I have been longing to write.
So little and so much seems to have happened in this month.
It started with a cold, it flared into asthma, it landed me in the emergency room, and has been cause for much reflection and self-assessment this week.
A Little Background
I was actually diagnosed with asthma about ten years ago. However, being in the midst of a “survival” lifestyle, I did not actively pursue information about my new condition, instead trusting in my physician to tell me what to do. She didn’t.
Our health insurance changed. I got a new primary care physician. Reasonably, she assumed that when I came to her, already diagnosed and with medications prescribed, I had an asthma plan. I did not.
I did not understand my condition, and while mainly it stayed under control with the minimum care guidelines I operated under, it would knock me flat a few times a year. This time, I woke in the night, dizzy, disoriented, needing to consciously stomach breathe because I could not get enough air into my body any other way. The end result—a long morning in the emergency room.
I came home with meds and care instructions, and as I kicked back in my recliner trying to recover, I finally did what I should have done ten years ago—research.
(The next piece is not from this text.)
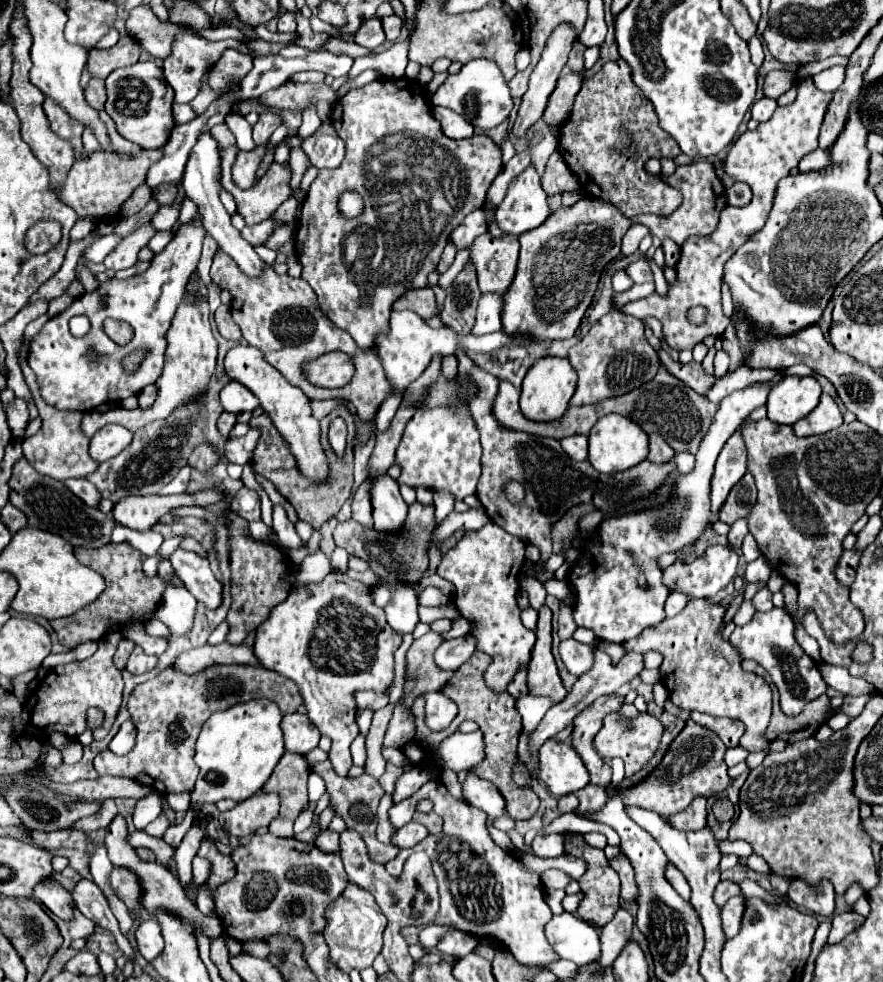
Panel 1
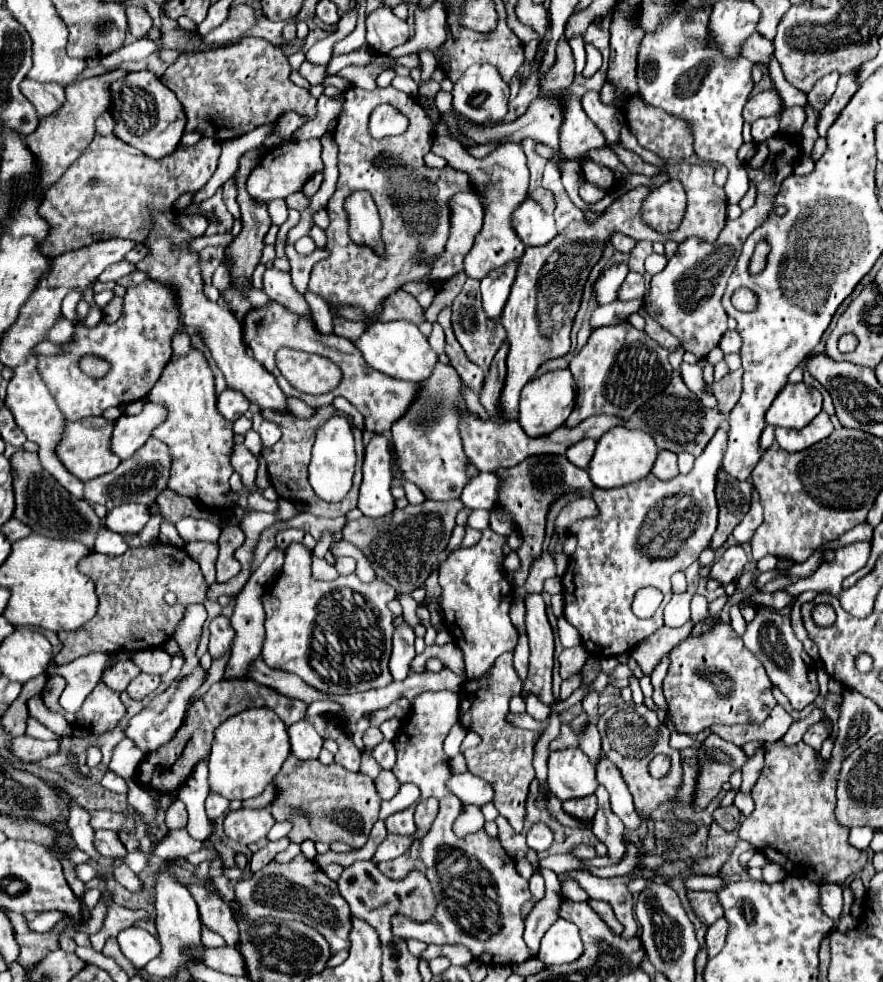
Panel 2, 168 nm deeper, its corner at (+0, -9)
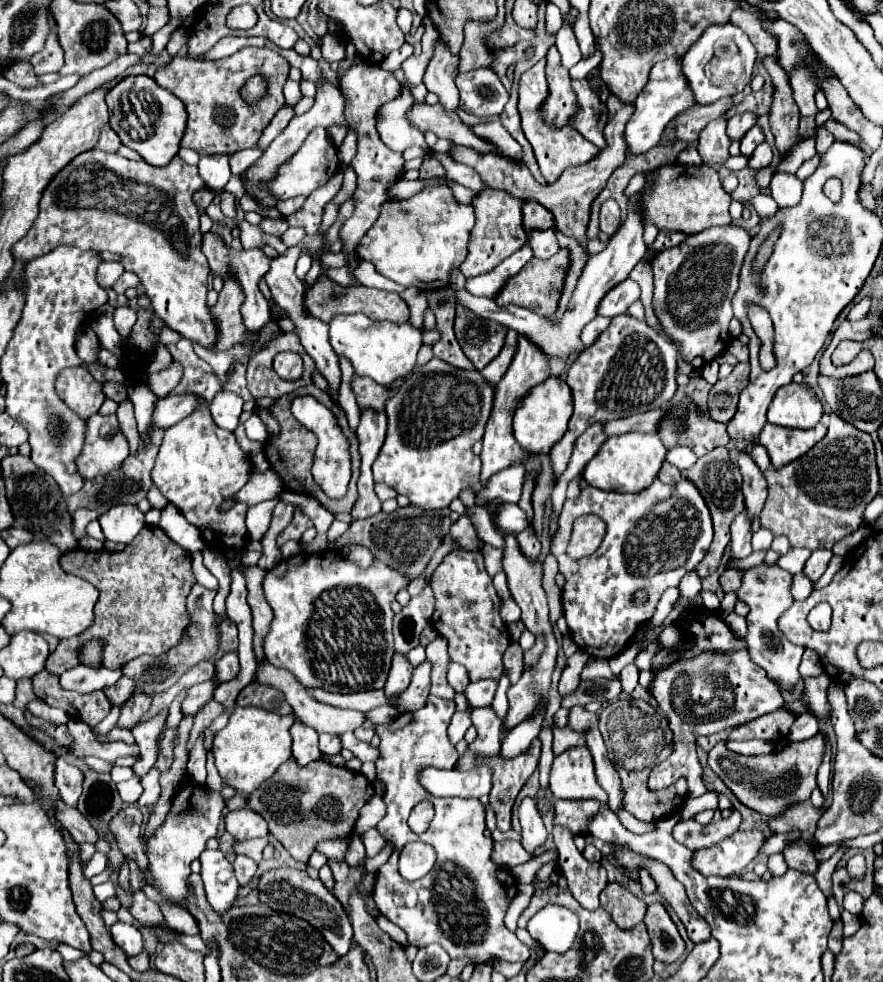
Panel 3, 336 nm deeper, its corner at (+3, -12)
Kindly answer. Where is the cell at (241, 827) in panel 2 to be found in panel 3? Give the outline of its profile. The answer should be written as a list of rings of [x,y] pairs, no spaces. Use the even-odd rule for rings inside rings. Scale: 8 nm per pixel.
[[[249,808],[229,812],[225,816],[225,828],[235,840],[251,840],[251,838],[261,838],[269,834],[267,822],[261,818],[261,814]]]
I Need to Make Some Changes in My Life.
- I need to be more proactive in my health care.
- I need to be more attentive and responsive to the way my body feels.
- I need to slow down and take care of myself when my body tells me to, instead of powering through.
- I need to be okay with accomplishing things at a more manageable pace.
And…I need to write. I’ve read, I’ve taken extensive notes, I’ve written notes to myself, and I have longed to sit down and reflect, to write.
Writing seems to be the only way I fully process what I am thinking and learning. Writing is the way I make sense of things, make decisions, set goals, dream, reason, pray.
I need to write, and I want to write here. I want to blog. I want to share what I experience and learn, I want to encourage readers and writers, and I want to help others grow in their writing craft—whether it is used purely for their own entertainment and sanity or for reaching and blessing and entertaining others.
I’m not in a place to commit to a schedule, however, once again I need to recommit to this blog.
If you can, please share: How does your reading/writing lifestyle impact the quality of your life?